Page excerpt:

+++

Limitations of this study include the cross-sectional nature of the analysis and the fact that the sample was not large enough for us to identify differences between participants who developed psychosis and those who did not. Clinical high risk is an early, potentially recoverable stage of psychotic disorder (
55), and thus it could be argued that the clinical high-risk state may not be representative of psychosis. However, all clinical high-risk individuals in our sample experienced attenuated psychotic symptoms, and it may be that conversion to psychosis is determined by the interaction of neuropathology with external factors and life events, quality of the support system, environmental factors, treatment strategies and response to treatment, or supervening pathophysiological processes, such as neuroinflammation, that add to an already existing biological vulnerability (
56). Future assessments in a large, longitudinal sample of clinical high-risk individuals who converted to psychosis will be important in validating our findings in this study. While our cohort in this study was largely drug naive, our results suggest that group differences may be attributed in part to medication status or may be a proxy of symptom severity. Studies with a sufficient number of medicated and nonmedicated clinical high-risk individuals are needed to establish whether or not medication has an effect on the diffusion MRI measures. We note that while this cohort was recruited in China, we used the same procedures and protocols as in our other studies with cohorts in the United States. Therefore, we do not expect technical differences to affect our results, although genetic differences between Chinese and Western cohorts may contribute to some of the differences between this and previous studies. The specific multishell sequence that we used here was designed to support the model-based quantitative analysis in addition to tractography studies. Free water is visible in the low b-value range, and here we added two lower shells. In low b-values, the signal profile is isotropic and therefore requires fewer gradient orientations, although the acquisition could be further optimized in future work. We note that the high b-value shell was not used in this study because it is not appropriate to include in a Gaussian diffusion model such as the free-water imaging. The information in the high b-value shell awaits further work with non-Gaussian models or tractography studies.
In conclusion, our data indicate that microstructural white matter alterations are present in clinical high-risk individuals who are experiencing attenuated psychotic symptoms, prior to the onset of psychosis, and that these alterations are associated with functional decline, as well as possibly reflecting a predisposition to develop attenuated psychotic symptoms. In contrast, higher extracellular FW was not observed in this clinical high-risk sample, suggesting that previously reported extracellular processes, such as neuroinflammation, may play a more prominent role closer to or at onset of psychosis. As we follow this sample longitudinally, we will be able to provide important new information bearing on the relationship between white matter changes and the emergence of psychosis.

+++

Data for review:

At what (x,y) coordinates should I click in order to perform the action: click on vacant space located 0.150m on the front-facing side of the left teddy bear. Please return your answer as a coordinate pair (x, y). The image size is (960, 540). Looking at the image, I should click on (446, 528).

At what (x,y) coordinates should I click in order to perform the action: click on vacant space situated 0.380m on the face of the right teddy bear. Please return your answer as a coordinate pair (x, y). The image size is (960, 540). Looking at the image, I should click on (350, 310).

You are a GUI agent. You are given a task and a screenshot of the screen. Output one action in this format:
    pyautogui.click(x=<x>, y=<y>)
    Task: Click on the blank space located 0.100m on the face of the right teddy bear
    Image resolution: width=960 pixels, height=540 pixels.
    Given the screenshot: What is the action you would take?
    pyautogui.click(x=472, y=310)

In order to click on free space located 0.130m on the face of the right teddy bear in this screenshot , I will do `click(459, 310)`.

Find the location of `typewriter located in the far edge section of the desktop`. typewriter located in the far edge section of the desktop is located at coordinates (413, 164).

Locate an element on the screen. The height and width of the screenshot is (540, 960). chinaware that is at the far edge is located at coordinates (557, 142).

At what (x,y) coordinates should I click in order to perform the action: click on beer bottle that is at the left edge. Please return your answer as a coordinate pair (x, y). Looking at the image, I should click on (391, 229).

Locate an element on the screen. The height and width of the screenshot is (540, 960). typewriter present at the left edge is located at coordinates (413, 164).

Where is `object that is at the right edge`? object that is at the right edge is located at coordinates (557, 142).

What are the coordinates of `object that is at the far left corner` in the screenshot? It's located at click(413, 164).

+++

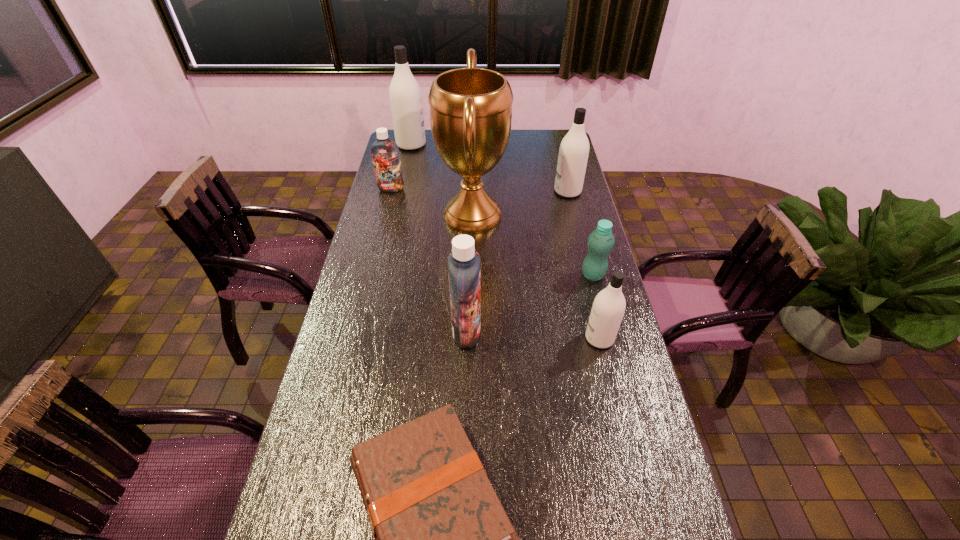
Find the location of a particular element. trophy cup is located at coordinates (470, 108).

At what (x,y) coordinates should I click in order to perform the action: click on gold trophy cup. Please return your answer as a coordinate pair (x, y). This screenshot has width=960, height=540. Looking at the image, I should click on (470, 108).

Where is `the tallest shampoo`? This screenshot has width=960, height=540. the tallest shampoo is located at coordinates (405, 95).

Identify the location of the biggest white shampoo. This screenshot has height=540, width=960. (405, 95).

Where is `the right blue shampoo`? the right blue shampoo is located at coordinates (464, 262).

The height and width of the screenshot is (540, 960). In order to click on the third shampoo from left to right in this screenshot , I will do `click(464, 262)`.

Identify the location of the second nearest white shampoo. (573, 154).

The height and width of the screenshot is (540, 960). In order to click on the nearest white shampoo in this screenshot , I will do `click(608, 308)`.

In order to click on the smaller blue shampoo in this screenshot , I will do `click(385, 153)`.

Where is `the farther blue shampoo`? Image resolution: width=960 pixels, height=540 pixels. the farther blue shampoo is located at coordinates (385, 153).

+++

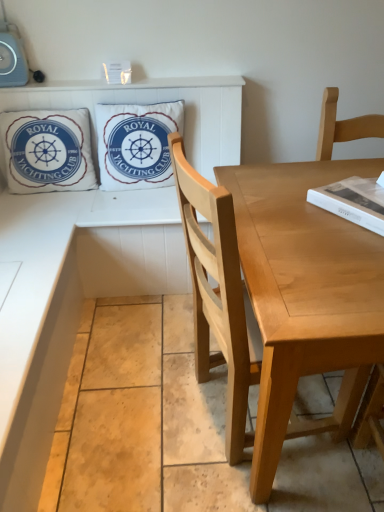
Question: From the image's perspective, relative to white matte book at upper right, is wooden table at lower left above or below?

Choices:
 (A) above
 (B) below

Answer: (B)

+++

Goal of the exercise:
State in one to three sentences why the white matter study excerpt says the high b-value shell was not used in this study. The records are separate material, apart from the excerpt.

Answer to this problem:
The high b-value shell was not used because it is not appropriate to include in a Gaussian diffusion model such as the free-water imaging applied in this study.